GIVEN RECORDS:
↓↓↓
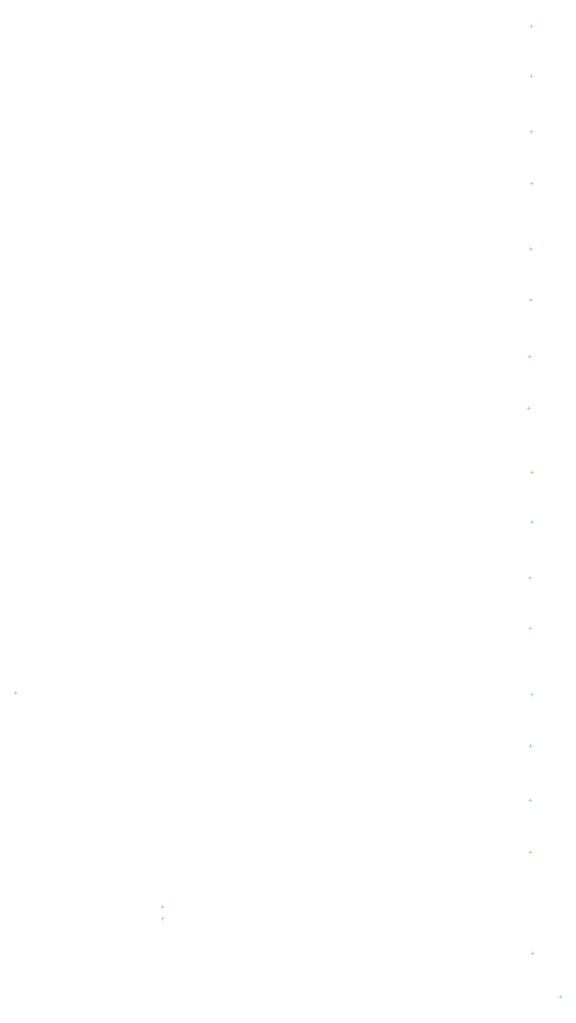
<source format=gbr>
%TF.GenerationSoftware,Altium Limited,Altium Designer,24.10.1 (45)*%
G04 Layer_Color=8388736*
%FSLAX43Y43*%
%MOMM*%
%TF.SameCoordinates,766D9AF5-BA92-4156-BEB6-FD46E2A8267A*%
%TF.FilePolarity,Positive*%
%TF.FileFunction,Other,Bottom_Component_Center*%
%TF.Part,Single*%
G01*
G75*
%TA.AperFunction,NonConductor*%
%ADD100C,0.100*%
D100*
X150147Y29104D02*
Y30104D01*
X149647Y29604D02*
X150647D01*
X47127Y42476D02*
X48127D01*
X47627Y41976D02*
Y42976D01*
X47127Y39186D02*
X48127D01*
X47627Y38686D02*
Y39686D01*
X157842Y17062D02*
Y18062D01*
X157342Y17562D02*
X158342D01*
X149023Y180014D02*
Y181014D01*
X148523Y180514D02*
X149523D01*
X149293Y194354D02*
Y195354D01*
X148793Y194854D02*
X149793D01*
X149610Y209964D02*
Y210964D01*
X149110Y210464D02*
X150110D01*
X149605Y224119D02*
Y225119D01*
X149105Y224619D02*
X150105D01*
X149310Y272463D02*
X150310D01*
X149810Y271963D02*
Y272963D01*
X149310Y286273D02*
X150310D01*
X149810Y285773D02*
Y286773D01*
X149856Y242238D02*
Y243238D01*
X149356Y242738D02*
X150356D01*
X149172Y257148D02*
X150172D01*
X149672Y256648D02*
Y257648D01*
X149424Y57065D02*
Y58065D01*
X148924Y57565D02*
X149924D01*
X148924Y71975D02*
X149924D01*
X149424Y71475D02*
Y72475D01*
X149524Y86485D02*
Y87485D01*
X149024Y86985D02*
X150024D01*
X149329Y101248D02*
X150329D01*
X149829Y100748D02*
Y101748D01*
X149434Y149059D02*
X150434D01*
X149934Y148559D02*
Y149559D01*
X149434Y162729D02*
X150434D01*
X149934Y162229D02*
Y163229D01*
X148906Y119609D02*
X149906D01*
X149406Y119109D02*
Y120109D01*
X148891Y133525D02*
X149891D01*
X149391Y133025D02*
Y134025D01*
X6980Y101209D02*
Y102209D01*
X6480Y101709D02*
X7480D01*
%TF.MD5,8fed37d844c124f545eeca4593582b4f*%
M02*

</source>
↑↑↑
TASK ITEM: Give every entry again as it is, dropping its pictures.

OUTPUT FOR THIS TASK:
<source format=gbr>
%TF.GenerationSoftware,Altium Limited,Altium Designer,24.10.1 (45)*%
G04 Layer_Color=8388736*
%FSLAX43Y43*%
%MOMM*%
%TF.SameCoordinates,766D9AF5-BA92-4156-BEB6-FD46E2A8267A*%
%TF.FilePolarity,Positive*%
%TF.FileFunction,Other,Bottom_Component_Center*%
%TF.Part,Single*%
G01*
G75*
%TA.AperFunction,NonConductor*%
%ADD100C,0.100*%
D100*
X150147Y29104D02*
Y30104D01*
X149647Y29604D02*
X150647D01*
X47127Y42476D02*
X48127D01*
X47627Y41976D02*
Y42976D01*
X47127Y39186D02*
X48127D01*
X47627Y38686D02*
Y39686D01*
X157842Y17062D02*
Y18062D01*
X157342Y17562D02*
X158342D01*
X149023Y180014D02*
Y181014D01*
X148523Y180514D02*
X149523D01*
X149293Y194354D02*
Y195354D01*
X148793Y194854D02*
X149793D01*
X149610Y209964D02*
Y210964D01*
X149110Y210464D02*
X150110D01*
X149605Y224119D02*
Y225119D01*
X149105Y224619D02*
X150105D01*
X149310Y272463D02*
X150310D01*
X149810Y271963D02*
Y272963D01*
X149310Y286273D02*
X150310D01*
X149810Y285773D02*
Y286773D01*
X149856Y242238D02*
Y243238D01*
X149356Y242738D02*
X150356D01*
X149172Y257148D02*
X150172D01*
X149672Y256648D02*
Y257648D01*
X149424Y57065D02*
Y58065D01*
X148924Y57565D02*
X149924D01*
X148924Y71975D02*
X149924D01*
X149424Y71475D02*
Y72475D01*
X149524Y86485D02*
Y87485D01*
X149024Y86985D02*
X150024D01*
X149329Y101248D02*
X150329D01*
X149829Y100748D02*
Y101748D01*
X149434Y149059D02*
X150434D01*
X149934Y148559D02*
Y149559D01*
X149434Y162729D02*
X150434D01*
X149934Y162229D02*
Y163229D01*
X148906Y119609D02*
X149906D01*
X149406Y119109D02*
Y120109D01*
X148891Y133525D02*
X149891D01*
X149391Y133025D02*
Y134025D01*
X6980Y101209D02*
Y102209D01*
X6480Y101709D02*
X7480D01*
%TF.MD5,8fed37d844c124f545eeca4593582b4f*%
M02*

</source>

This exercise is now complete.